The new chambers in the Bamberger Diözesanmuseum
27/7/2019 – 10/11/2019
The Bamberg Cathedral was founded by Emperor Henry II in the year 1004, heavily damaged by fires in 1181 and 1185 and rebuilt at the beginning of the 13th century as we know it today.
The adjacent Diocesan Museum is home to the Bamberger Domschatz Emperor Henry II and his wife Kunigunde, high-quality goldsmith art, ivory treasures, the papal clemens Clement II, many of the original portal sculptures of the cathedral, sacred vessels, religious folk art and sculptures and paintings the High Middle Ages and the Baroque. In this treasure chamber of world format draw with the exhibition The spark of God! Precious contemporary art and individual pieces of classical modernism, including the model sculpture made by Ernst Barlach for the levitating, the angel of Güstrow, or the head fragment of a ruined Madonna by Wilhelm Lehmbruck.
As curator of the exhibition, the museum was able to win over the Berlin gallerist and exhibition organizer Alexander Ochs, who has curated more than 30 contemporary art exhibitions in churches in Berlin, Hamburg, Bad Doberan / Heiligendamm, as well as in Jerusalem in recent years. Together with Dr. Holger Kempkens, director of the Diözesanmuseum, plays Ochs the cloister and all rooms of the baroque treasure house and intervenes with about one hundred exhibits of contemporary sculpture, painting, photography and video in the existing collection.
The works of art are not subject to a theological or art historical classification, but rather associations and spaces are created on terms such as touch, celebration, time, violence and other topics. The works of art invited to the cathedral treasury are not religious works and were not produced specifically for the exhibition.
The initiators of the exhibition work with loans from numerous collections of contemporary art by international artists.
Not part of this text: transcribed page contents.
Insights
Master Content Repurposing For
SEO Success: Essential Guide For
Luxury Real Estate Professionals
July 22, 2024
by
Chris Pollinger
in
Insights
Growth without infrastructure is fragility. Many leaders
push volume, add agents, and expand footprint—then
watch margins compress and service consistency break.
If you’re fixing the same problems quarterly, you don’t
Thus, in addition to an ivory crucifix from the 11th century, handcrafted Polaroids by Nobuyoshi Araki can be found again or Antony Gormley's sculpture tip meets in the garden of the medieval cloister of the 13th-century cathedral sculpture of an almost naked Eve. From individual artists, such as the classic of modernism Meret Oppenheim, a single work will be presented by others, such as the Berlin-based Japanese Leiko Ikemura, sculptural works from different times and contexts.
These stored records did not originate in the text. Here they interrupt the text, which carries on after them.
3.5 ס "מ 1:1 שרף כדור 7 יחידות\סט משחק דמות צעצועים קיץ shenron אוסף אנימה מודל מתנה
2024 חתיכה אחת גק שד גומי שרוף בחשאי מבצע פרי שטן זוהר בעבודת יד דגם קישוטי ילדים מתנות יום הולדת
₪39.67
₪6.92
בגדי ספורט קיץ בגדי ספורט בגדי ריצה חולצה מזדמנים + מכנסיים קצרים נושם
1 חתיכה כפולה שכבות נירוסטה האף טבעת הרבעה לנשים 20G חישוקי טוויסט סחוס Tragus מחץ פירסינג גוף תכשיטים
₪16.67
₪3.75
Ochs:, One experience from many exhibitions in churches and in religious contexts is that contemporary art shows itself differently than in the museum or the gallery. On the one hand, we understand that modernity and contemporaneity do not evolve from an airless, secular space and are based on a history of many thousands of years. In our exhibition, however, we carefully pay attention to the autonomous character of each individual piece of art and, on the other hand, see what kind of feeling it has in us. We are very confident that every fine piece of art carries a spiritual impetus that communicates itself to the audience. We call this the spark of God! And so a school of seeing becomes a school of feeling.